The early 1970’s saw Richard Nixon as US president bought down by the Watergate scandal compounded further by a secret stash of money made up of illegal contributions and even blackmail money in a remote unassuming California bank. Thankfully since then we haven’t had a money obsessed President with cash in secret bank accounts or even refusing to make his dodgy tax returns public …….oh! Anyway Finding Steve McQueen is based on a true story where back in 1972 Nixon’s illicit stack of cash thought to be in the region of $30million was sitting in a small town bank and comes to the attention of a gang of bank burglars.
Picking up in 1980 its Steve McQueen (Travis Fimmel) who meets his girlfriend Molly (Rachael Taylor) sporting a Debbie Harry in Blondie era get up and at the time the bleach blonde beauty was poster pin up on every red blooded lads bedroom wall that, out of necessity, would have been laminated. They meet in a diner where, having ordered every dessert on the menu, he has come to confess to Molly that not only does he appear to be determine to contract Type 2 diabetes but that his name is not Steve McQueen but rather Harry Barber and that he was one of the gang that burgled the bank and stole the money eight years previously. It’s no surprise that she thinks it’s some sort of elaborate ruse to break up with her though nowhere near as bad as the time our Editor broke up with a girlfriend by taking her on holiday to Australia, putting her on the plane, hiding in the toilet leaving just before take off only for her to find out it was a one way ticket.
*-*-*
■ WHAT THE EXERCISE ASKS
Resume the Finding Steve McQueen review after its last sentence. The material that comes next is separate from the film review above.
*-*-*
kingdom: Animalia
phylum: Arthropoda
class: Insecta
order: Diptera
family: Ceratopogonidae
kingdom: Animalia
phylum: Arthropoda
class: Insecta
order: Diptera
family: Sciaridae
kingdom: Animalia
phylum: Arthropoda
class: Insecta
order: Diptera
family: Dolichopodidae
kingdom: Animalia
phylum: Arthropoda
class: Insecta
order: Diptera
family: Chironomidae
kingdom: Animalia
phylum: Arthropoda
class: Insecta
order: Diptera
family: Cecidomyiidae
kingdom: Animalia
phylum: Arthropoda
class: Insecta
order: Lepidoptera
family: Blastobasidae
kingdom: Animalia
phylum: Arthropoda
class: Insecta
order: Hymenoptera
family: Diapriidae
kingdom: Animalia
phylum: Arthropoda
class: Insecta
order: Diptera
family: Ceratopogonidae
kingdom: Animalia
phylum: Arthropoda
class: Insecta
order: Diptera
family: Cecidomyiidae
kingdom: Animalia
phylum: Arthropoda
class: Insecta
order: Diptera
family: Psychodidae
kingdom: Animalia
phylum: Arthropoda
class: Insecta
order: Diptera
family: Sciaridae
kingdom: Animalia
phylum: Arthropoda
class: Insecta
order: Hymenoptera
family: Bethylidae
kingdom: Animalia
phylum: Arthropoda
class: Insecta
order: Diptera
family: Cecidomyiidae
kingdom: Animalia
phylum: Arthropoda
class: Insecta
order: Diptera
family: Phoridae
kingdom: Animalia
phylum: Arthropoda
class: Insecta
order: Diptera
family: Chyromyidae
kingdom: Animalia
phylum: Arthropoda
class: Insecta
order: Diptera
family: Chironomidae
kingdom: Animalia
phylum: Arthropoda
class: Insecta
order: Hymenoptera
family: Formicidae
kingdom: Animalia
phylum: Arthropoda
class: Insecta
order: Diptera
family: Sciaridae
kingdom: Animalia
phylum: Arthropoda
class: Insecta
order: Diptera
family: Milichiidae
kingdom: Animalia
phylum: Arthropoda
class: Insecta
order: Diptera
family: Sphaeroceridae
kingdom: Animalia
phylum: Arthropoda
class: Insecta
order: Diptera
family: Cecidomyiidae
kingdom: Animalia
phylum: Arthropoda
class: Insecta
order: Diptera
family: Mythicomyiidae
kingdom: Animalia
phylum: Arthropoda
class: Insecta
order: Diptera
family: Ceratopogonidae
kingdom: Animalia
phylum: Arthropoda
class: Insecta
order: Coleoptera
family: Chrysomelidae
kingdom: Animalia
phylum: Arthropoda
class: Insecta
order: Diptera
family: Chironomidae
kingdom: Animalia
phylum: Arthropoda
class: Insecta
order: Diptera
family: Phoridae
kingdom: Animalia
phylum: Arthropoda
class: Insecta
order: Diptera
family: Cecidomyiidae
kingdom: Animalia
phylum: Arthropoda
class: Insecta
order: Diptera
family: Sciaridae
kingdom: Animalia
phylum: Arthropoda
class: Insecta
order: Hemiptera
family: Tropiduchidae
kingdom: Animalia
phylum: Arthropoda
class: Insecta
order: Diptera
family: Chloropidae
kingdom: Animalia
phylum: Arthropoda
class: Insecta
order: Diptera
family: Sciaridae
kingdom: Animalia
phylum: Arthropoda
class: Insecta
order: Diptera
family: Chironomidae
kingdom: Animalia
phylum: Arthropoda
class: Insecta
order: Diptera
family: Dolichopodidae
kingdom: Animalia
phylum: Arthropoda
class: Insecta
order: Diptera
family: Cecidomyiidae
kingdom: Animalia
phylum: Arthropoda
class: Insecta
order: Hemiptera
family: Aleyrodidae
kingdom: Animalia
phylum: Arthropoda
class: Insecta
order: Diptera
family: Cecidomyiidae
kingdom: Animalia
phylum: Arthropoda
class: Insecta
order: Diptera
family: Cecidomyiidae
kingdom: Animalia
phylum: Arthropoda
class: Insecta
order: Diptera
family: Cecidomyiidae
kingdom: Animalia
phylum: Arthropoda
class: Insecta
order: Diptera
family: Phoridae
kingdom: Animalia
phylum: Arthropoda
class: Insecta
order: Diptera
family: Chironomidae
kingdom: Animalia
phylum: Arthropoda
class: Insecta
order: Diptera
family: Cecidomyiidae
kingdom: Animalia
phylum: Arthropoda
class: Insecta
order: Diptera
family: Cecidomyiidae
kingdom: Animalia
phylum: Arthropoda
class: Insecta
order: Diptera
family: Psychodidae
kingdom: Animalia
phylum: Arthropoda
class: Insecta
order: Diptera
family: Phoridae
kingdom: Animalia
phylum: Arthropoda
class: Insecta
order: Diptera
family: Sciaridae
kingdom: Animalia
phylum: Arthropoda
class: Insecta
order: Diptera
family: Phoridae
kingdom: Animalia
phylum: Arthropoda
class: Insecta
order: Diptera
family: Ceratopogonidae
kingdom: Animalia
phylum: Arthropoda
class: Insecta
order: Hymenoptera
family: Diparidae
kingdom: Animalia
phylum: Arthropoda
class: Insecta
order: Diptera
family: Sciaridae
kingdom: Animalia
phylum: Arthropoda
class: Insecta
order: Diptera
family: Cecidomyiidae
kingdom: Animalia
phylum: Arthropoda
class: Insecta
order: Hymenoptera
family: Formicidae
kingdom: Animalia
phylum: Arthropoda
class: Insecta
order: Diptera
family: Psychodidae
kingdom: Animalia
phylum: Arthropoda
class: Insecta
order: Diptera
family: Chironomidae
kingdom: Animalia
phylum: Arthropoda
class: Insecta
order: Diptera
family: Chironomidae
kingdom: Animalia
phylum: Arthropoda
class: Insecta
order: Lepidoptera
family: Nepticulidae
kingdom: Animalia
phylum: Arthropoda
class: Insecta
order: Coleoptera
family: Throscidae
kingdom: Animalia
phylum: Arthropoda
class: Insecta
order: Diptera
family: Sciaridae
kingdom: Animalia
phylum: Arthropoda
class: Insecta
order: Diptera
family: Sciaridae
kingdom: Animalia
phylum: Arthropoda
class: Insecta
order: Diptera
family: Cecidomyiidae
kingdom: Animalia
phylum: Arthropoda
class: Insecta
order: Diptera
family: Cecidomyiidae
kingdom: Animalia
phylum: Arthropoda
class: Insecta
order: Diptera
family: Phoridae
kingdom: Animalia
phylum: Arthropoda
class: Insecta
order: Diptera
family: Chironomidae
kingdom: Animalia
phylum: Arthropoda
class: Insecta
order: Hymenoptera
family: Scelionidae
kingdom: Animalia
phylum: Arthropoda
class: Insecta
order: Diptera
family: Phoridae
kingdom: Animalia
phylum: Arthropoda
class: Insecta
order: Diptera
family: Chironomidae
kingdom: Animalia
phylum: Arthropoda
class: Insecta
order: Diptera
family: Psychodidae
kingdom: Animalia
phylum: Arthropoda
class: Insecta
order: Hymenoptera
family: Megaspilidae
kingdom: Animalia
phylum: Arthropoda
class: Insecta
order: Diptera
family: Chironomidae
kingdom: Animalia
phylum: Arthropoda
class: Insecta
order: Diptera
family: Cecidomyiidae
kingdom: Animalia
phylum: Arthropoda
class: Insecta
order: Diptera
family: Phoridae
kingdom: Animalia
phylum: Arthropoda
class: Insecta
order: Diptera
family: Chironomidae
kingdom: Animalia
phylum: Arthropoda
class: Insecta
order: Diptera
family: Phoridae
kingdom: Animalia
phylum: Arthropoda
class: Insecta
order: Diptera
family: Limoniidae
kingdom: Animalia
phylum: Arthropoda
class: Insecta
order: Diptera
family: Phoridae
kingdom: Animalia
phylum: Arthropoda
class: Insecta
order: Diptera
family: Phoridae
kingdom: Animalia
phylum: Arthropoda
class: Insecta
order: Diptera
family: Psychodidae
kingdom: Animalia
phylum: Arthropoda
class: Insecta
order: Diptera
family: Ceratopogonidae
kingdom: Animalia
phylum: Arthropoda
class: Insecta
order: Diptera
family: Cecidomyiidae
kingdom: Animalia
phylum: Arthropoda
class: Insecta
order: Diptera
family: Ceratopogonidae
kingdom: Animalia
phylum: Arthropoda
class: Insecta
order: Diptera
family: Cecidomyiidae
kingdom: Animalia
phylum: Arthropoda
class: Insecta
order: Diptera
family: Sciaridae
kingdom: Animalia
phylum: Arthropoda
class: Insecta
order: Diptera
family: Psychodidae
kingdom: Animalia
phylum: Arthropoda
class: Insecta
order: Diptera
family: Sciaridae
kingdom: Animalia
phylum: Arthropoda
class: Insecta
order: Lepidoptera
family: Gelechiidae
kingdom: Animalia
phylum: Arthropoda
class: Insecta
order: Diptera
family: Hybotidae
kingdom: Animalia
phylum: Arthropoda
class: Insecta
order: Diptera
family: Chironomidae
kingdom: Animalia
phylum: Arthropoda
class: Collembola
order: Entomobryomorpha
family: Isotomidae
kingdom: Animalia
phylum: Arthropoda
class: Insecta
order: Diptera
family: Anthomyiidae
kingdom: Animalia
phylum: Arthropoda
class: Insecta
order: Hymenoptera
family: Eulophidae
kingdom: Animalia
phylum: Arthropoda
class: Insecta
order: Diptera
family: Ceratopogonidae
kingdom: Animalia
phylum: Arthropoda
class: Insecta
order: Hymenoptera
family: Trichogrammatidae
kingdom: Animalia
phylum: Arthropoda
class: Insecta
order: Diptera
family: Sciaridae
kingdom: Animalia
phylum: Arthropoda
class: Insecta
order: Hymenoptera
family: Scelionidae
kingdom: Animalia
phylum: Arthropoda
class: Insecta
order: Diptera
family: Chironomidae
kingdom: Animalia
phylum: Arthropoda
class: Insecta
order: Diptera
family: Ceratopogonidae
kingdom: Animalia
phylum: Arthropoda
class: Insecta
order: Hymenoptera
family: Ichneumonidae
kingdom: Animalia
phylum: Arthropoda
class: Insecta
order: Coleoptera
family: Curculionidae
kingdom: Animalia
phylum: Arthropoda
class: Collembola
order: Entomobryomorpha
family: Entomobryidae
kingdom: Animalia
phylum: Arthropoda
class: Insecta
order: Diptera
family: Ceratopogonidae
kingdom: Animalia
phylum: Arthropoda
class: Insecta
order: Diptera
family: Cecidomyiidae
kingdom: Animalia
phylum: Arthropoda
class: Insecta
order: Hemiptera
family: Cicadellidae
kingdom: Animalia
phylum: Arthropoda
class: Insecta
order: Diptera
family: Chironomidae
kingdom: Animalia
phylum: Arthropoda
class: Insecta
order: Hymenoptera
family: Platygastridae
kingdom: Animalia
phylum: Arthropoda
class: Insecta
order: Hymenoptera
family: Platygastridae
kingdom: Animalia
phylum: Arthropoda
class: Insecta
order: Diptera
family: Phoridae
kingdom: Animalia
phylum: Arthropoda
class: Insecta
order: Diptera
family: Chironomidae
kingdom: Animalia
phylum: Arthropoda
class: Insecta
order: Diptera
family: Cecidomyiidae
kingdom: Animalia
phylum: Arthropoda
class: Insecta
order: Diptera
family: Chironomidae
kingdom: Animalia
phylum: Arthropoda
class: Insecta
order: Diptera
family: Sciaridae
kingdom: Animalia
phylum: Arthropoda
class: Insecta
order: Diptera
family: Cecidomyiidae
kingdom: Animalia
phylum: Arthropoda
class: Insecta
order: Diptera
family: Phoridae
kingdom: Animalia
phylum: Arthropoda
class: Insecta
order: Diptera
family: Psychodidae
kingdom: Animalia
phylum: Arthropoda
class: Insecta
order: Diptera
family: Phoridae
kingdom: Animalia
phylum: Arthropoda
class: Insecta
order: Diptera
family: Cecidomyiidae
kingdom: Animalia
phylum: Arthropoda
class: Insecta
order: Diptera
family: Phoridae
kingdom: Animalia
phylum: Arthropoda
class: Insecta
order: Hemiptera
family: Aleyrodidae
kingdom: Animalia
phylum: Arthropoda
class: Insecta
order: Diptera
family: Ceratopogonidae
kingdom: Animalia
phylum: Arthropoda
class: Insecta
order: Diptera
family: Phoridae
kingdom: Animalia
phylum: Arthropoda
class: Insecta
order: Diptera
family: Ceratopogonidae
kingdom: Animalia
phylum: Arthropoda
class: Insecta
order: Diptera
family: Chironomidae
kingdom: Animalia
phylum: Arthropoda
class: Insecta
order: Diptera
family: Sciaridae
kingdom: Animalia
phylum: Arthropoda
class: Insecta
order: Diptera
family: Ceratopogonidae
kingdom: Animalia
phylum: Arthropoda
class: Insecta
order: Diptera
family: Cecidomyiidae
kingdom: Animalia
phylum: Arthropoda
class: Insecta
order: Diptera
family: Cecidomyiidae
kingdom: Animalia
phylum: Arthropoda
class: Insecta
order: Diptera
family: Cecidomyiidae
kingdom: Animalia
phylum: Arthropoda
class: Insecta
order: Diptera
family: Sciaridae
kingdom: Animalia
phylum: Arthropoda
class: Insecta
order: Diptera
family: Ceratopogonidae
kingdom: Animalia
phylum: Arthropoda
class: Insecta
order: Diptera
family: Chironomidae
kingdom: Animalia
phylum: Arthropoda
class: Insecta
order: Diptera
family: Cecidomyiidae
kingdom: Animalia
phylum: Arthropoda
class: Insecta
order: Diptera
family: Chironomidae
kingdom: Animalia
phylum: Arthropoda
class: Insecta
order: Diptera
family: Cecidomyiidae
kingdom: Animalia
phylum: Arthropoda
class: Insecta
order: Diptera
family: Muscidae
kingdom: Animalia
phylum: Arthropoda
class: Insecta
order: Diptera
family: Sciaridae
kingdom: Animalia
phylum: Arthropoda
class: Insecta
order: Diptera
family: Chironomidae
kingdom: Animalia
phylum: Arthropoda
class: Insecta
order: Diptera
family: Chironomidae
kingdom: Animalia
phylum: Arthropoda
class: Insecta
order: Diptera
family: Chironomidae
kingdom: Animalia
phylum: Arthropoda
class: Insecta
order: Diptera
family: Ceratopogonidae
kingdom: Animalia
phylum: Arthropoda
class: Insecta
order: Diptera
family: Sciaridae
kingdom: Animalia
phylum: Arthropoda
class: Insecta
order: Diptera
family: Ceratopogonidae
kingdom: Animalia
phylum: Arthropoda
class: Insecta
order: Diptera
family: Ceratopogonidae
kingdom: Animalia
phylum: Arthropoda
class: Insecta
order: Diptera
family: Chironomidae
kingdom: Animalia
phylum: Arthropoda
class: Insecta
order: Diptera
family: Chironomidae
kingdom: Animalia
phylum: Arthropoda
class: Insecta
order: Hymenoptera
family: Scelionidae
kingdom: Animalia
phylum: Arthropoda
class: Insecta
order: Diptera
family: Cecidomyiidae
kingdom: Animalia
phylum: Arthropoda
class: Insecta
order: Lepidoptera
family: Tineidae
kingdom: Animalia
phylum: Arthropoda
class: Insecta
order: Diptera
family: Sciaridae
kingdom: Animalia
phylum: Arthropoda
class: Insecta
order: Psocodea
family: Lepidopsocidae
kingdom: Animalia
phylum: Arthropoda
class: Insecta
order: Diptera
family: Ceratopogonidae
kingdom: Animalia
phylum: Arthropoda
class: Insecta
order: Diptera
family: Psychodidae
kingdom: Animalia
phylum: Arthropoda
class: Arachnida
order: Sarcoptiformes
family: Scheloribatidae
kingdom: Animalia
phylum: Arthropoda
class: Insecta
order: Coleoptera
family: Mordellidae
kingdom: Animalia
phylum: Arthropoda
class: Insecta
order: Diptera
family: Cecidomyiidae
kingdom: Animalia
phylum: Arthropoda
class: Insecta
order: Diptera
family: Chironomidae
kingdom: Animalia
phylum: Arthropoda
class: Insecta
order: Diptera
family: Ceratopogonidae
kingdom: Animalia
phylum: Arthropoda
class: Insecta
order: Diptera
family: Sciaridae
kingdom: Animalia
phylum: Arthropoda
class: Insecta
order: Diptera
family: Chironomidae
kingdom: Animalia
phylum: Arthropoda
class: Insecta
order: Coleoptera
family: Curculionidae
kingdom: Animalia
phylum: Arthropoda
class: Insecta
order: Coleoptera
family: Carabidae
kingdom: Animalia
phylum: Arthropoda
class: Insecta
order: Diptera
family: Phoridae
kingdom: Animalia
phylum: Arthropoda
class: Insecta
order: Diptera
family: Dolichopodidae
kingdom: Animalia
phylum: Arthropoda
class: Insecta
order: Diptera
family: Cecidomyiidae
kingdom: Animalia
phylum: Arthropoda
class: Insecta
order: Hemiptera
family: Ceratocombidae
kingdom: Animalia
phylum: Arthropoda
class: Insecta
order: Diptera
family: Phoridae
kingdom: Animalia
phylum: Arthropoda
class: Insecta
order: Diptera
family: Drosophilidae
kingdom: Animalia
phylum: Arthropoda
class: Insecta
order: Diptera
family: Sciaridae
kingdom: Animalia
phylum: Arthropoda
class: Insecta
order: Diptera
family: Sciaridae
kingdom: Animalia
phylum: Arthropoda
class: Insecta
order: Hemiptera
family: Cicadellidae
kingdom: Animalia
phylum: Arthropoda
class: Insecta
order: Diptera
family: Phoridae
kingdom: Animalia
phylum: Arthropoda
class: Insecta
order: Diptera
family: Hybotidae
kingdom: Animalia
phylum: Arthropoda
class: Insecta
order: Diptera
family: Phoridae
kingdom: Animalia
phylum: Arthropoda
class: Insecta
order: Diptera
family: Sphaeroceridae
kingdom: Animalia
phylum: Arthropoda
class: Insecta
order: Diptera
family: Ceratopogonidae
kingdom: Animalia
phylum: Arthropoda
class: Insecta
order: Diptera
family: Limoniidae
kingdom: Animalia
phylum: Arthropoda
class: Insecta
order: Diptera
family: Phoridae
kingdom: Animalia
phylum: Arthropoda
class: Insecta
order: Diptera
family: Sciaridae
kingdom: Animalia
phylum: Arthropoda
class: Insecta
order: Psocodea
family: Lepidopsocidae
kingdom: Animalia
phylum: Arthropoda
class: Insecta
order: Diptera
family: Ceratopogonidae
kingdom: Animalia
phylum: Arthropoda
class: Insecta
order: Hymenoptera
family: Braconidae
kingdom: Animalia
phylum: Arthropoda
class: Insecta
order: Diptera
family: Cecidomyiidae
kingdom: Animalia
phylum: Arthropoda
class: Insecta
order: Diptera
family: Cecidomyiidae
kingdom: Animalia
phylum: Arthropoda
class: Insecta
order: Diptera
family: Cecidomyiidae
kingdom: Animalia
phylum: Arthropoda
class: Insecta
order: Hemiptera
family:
*-*-*
■ OUTPUT BELOW
From here the film rewinds to 1972 when the burglary happened and Barber is roped into it by his dodgy boss Enzo (William Fichtner) at the Ohio garage where he works. Barber is a bit of a fantasist and Steve McQueen obsessive recreating the car chase from Bullitt but continually caught ending up with unlimited traffic tickets and in an attempt to evade the fines he changes his name to the film stars – about as good an idea as a celebrity opening of a skate park by Stephen Hawking.
So when the gang spend a weekend breaking into the bank and stealing the contents of the safe deposit boxes it’s the local police led by Detective Howard Lambert played by doggedly earnest Forest Whitaker in another senior cop role he seems to regularly play. The proceeds from the bank job made it still one of the biggest in US history and it’s a simple yet not obvious mistake that the gang make that ruins the perfect job. But its Barber who evades the police for years and it’s a job made no easier for Lambert when his superiors allude to the links to the President’s office and suggest he may well want to take his foot off the investigation.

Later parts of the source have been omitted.